Background

Graft survival in renal transplant patients has improved steadily over the last decades as a result of improved immunosuppressive therapies. Immunosupressive regimens continue to have side effects which patients find burdensome and which may lead to sub-therapeutic dosing and non-compliance by the patient.

Specifically, upper and lower gastrointestinal (GI) side effects such as reflux, diarrhea, and constipation are frequent occurrences with these medications. While the effects are understood on a clinical level, little is known about the patient perspective. Some evidence suggests that patients on different immunosuppressant regimens may feel less bothered by GI side effects or report better health-related quality of life (HRQL)[1]. Therefore patient reports of these GI complications and HRQL are important. Like any clinical measure, patient-reported outcomes must be valid and reliable.

The Gastrointestinal Symptom Rating Scale (GSRS) and the Gastrointestinal Quality of Life Index (GIQLI) are two patient reported outcomes instruments with demonstrated reliability and validity for use among renal transplant populations[2, 3]. However, the study population did not include South American participants. Additionally test-retest reliability was not able to be assessed in the original study. The objective of this study was to evaluate the psychometric characteristics (reliability and validity) of the GSRS and GIQLI in South American patients who have had a renal transplant.

Methods

Study population

Data from the PROGIS study, Measurement of Patient Reported Outcomes in Renal Transplant Patients with and without Gastrointestinal Symptoms (PROGIS)[1] were used for this validation study. PROGIS was a longitudinal, observational study of patients post renal transplant designed to assess the impact of GI symptoms on symptom severity and HRQL and changes in these patient-reported outcomes (PROs) that occur as a result of conversion from mycophenolate mofetil (MMF) to an enteric-coated formulation of mycophenolate sodium (EC-MPS) (myfortic®).

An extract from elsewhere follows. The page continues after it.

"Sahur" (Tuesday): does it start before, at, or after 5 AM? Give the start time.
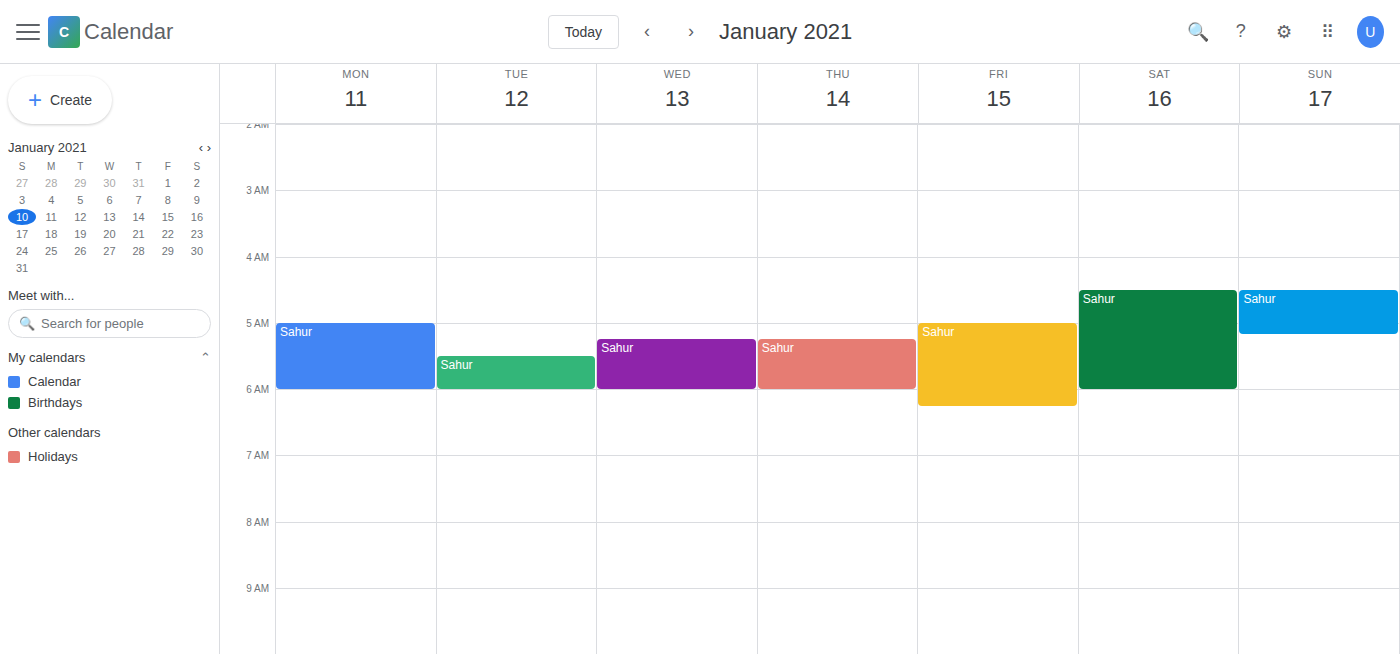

PROGIS was conducted in twenty-seven clinical sites in six countries, with a total per-protocol population of 278 patients: 177 post-transplant patients who were experiencing GI complaints and were eligible to convert to EC-MPS and 101 post-transplant patients who were not experiencing GI complaints remained on MMF. Participants were evaluated at Baseline again at 4–6 weeks. Additional details and results of the PROGIS study can be found in Chan[1]. This validation study utilized data from five sites in Argentina and Chile only.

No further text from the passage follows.